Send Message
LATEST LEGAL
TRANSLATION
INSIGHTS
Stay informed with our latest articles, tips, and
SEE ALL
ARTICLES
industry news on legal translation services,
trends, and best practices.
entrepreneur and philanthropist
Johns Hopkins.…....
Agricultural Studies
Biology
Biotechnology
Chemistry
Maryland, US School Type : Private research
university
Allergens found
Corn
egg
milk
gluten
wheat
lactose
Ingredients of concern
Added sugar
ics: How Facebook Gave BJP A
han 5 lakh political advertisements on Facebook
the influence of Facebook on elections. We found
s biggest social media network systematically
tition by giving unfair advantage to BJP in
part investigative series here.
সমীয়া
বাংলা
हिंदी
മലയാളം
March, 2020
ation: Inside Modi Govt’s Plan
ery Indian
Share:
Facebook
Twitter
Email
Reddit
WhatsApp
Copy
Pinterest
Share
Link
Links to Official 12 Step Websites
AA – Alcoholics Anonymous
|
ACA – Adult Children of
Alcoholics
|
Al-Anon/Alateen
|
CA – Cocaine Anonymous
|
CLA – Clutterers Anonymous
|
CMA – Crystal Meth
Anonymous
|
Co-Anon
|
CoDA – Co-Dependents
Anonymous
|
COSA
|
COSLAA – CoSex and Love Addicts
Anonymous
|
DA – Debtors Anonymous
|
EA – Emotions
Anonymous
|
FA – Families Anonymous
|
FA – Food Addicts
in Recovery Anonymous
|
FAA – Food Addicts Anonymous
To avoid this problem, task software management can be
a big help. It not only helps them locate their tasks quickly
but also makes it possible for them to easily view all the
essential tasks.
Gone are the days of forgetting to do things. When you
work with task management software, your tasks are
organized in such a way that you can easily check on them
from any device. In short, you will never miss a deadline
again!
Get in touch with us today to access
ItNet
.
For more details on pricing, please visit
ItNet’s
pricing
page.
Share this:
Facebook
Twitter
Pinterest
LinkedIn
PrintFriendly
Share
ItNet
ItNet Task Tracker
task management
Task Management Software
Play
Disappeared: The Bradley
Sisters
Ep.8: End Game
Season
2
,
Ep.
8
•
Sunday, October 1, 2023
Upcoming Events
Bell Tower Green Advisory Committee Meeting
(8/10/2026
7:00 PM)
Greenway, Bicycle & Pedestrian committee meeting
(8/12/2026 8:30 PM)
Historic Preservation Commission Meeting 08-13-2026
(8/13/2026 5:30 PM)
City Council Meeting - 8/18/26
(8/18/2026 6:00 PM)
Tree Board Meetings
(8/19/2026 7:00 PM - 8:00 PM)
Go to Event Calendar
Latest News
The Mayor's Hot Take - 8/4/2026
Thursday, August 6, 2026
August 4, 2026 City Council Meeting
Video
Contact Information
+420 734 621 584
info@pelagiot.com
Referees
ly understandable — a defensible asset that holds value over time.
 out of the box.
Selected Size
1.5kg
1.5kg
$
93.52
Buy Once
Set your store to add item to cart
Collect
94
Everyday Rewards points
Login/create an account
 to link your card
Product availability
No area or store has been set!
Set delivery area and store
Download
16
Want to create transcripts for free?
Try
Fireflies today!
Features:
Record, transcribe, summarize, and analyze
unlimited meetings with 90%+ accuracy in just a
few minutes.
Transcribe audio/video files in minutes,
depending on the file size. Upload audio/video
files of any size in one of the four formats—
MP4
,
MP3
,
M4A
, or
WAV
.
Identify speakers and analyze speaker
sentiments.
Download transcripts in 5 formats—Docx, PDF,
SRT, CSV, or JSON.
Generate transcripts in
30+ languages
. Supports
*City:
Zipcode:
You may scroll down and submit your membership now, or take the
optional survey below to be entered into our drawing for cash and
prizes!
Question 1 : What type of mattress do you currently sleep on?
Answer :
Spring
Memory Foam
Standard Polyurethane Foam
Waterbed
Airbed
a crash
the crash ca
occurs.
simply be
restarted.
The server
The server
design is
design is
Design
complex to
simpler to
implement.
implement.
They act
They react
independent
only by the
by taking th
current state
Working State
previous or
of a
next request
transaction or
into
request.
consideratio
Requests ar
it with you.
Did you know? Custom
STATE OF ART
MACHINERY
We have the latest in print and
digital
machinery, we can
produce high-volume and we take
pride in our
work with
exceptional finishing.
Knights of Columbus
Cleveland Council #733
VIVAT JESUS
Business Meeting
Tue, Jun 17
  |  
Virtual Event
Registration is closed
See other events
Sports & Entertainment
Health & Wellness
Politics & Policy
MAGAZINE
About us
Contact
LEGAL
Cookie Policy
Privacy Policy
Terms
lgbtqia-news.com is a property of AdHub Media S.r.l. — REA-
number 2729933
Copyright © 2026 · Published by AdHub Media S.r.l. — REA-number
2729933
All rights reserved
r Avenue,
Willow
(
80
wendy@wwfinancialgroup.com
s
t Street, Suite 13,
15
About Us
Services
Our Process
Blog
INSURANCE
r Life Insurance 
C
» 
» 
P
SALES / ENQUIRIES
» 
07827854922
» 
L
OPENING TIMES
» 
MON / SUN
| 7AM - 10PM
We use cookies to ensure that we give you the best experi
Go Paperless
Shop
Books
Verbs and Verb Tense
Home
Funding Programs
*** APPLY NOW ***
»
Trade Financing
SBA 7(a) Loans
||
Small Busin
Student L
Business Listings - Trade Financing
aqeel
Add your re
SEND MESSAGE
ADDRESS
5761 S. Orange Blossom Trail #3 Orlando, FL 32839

______

Please write out the items word for word, starting with their first line and going on through the line that contains "the influence of".

Output:
Send Message
LATEST LEGAL
TRANSLATION
INSIGHTS
Stay informed with our latest articles, tips, and
SEE ALL
ARTICLES
industry news on legal translation services,
trends, and best practices.
entrepreneur and philanthropist
Johns Hopkins.…....
Agricultural Studies
Biology
Biotechnology
Chemistry
Maryland, US School Type : Private research
university
Allergens found
Corn
egg
milk
gluten
wheat
lactose
Ingredients of concern
Added sugar
ics: How Facebook Gave BJP A
han 5 lakh political advertisements on Facebook
the influence of Facebook on elections. We found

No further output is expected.